Western intelligence agencies keeping close watch on Wuhan lab scientist who researched coronavirus in bats
Amid the snowballing suspicion that the deadly coronavirus originated from a lab in Wuhan, China, to engulf the entire world, western intelligence agencies are keeping a close watch on the work of Peng Zhou, a senior scientist at the Wuhan Institute of Virology (WIV) which has come under the scanner.
An expose by an Australian daily has said the tracking is part of a joint international investigation into the origins of the virus that has hit more than three million lives globally.
According to the Daily Telegraph, Australia, the Five Eyes intelligence agencies of Australia, New Zealand, Canada, UK and the US are closely following Zhou’s work to determine whether the virus originated from a wet market as it is commonly believed or was leaked from the lab during the study of deadly coronavirus pathogens from bats.
Peng’s name has, in fact, come up a number of times in the recent past. Recently, a Singapore-based scientist named Danielle Anderson made headlines for objecting to the theory that the virus originated from the lab in Wuhan where she herself had worked.
It was found from the website of the Singapore institute where she works that she has had several collaborations with Peng.
In January, a report in Zero Hedge said the WIV was seeking to hire two post-doc fellows who will use bats "to research the molecular mechanism that allows Ebola and SARS-associated coronaviruses to lie dormant for a long time without causing diseases".
It was also revealed that the job posting was for the lab of Peng, head of the Bat Virus Infection and Immunization Group.
The Telegraph report stated that Zhou — the head of the Bat Virus Infection and Immunity Project at the Wuhan Institute of Virology — spent three years at the bio-containment facility, Australian Animal Health Laboratory between 2011 and 2014, where he was sent by China to complete his doctorate."
During this time, Zhou arranged for wild-caught bats to be transported alive by air from Queensland to the Australian Animal Health Laboratory in Victoria where they were euthanized for dissection and studied for deadly viruses.
His work was funded jointly by the CSIRO and the Chinese Academy of Sciences. It examined bat immunology and the role of interferons and how 'bats are rich reservoirs for emerging viruses, including many that are highly pathogenic to humans and other mammals" and "many of which cause significant morbidity and mortality in humans and other mammals," according to the report.
Peng's female colleague also under West's lens
Western sleuths are also keeping a close watch on Shi Zhengli, a colleague of Peng and the director of WIV's Center for Emerging Infectious Diseases.
In another report by Zero Hedge made in February, it was said that Shi co-penned a controversial paper five years ago that described the creation of a new virus that combined a coronavirus found in Chinese horseshoe bats with another that causes the human-like SARS (severe acute respiratory syndrome) in mice.
This research raised a storm over its risk factor. A Nature report said in 2015 that these findings only made the suspicions stronger that bat coronaviruses can directly harm humans.
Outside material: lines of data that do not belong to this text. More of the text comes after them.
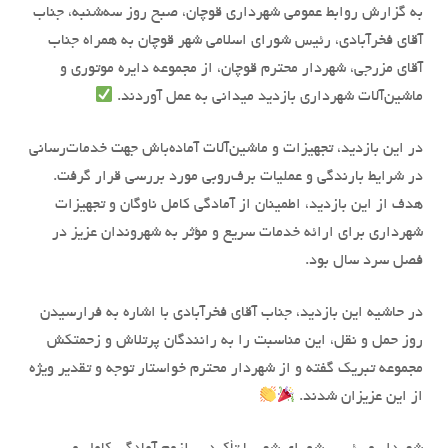
به گزارش روابط عمومی شهرداری قوچان، صبح روز سه‌شنبه، جناب
آقای فخرآبادی، رئیس شورای اسلامی شهر قوچان به همراه جناب
آقای مزرجی، شهردار محترم قوچان، از مجموعه دایره موتوری و
ماشین‌آلات شهرداری بازدید میدانی به عمل آوردند.
در این بازدید، تجهیزات و ماشین‌آلات آماده‌باش جهت خدمات‌رسانی
در شرایط بارندگی و عملیات برف‌روبی مورد بررسی قرار گرفت.
هدف از این بازدید، اطمینان از آمادگی کامل ناوگان و تجهیزات
شهرداری برای ارائه خدمات سریع و مؤثر به شهروندان عزیز در
فصل سرد سال بود.
در حاشیه این بازدید، جناب آقای فخرآبادی با اشاره به فرارسیدن
روز حمل و نقل، این مناسبت را به رانندگان پرتلاش و زحمتکش
مجموعه تبریک گفته و از شهردار محترم خواستار توجه و تقدیر ویژه
از این عزیزان شدند.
In the middle of April, the Washington Post said in a report that the State Department got two cables from the American Embassy officials two years ago that issued inadequate safety measures at WIV where "risky studies" of bat coronaviruses were being undertaken.
What made it more uncomfortable for the American side is that the lab had been functioning as part of a huge grant of $3.7 million from Washington.
Meanwhile, the Australian daily's revelation came when the country was putting more pressure on China to cooperate with the international fraternity to track the origins of the virus.
"The Chinese Communist Party must take responsibility for the virus that began inside their borders and work with the rest of the world to prevent it from happening again. We are simply asking for transparency and co-operation," said Andrew Hastie, chair of the Parliamentary Joint Committee on Intelligence and Security.
Over 6,700 people have been hit by the virus on the island continent while 83 people have died.
China though has been less cooperative in allowing access to international inspectors to its lab, something that the US requested recently. Beijing has also been less responsive towards Australia's call and the relation between the two countries has reached a new low now.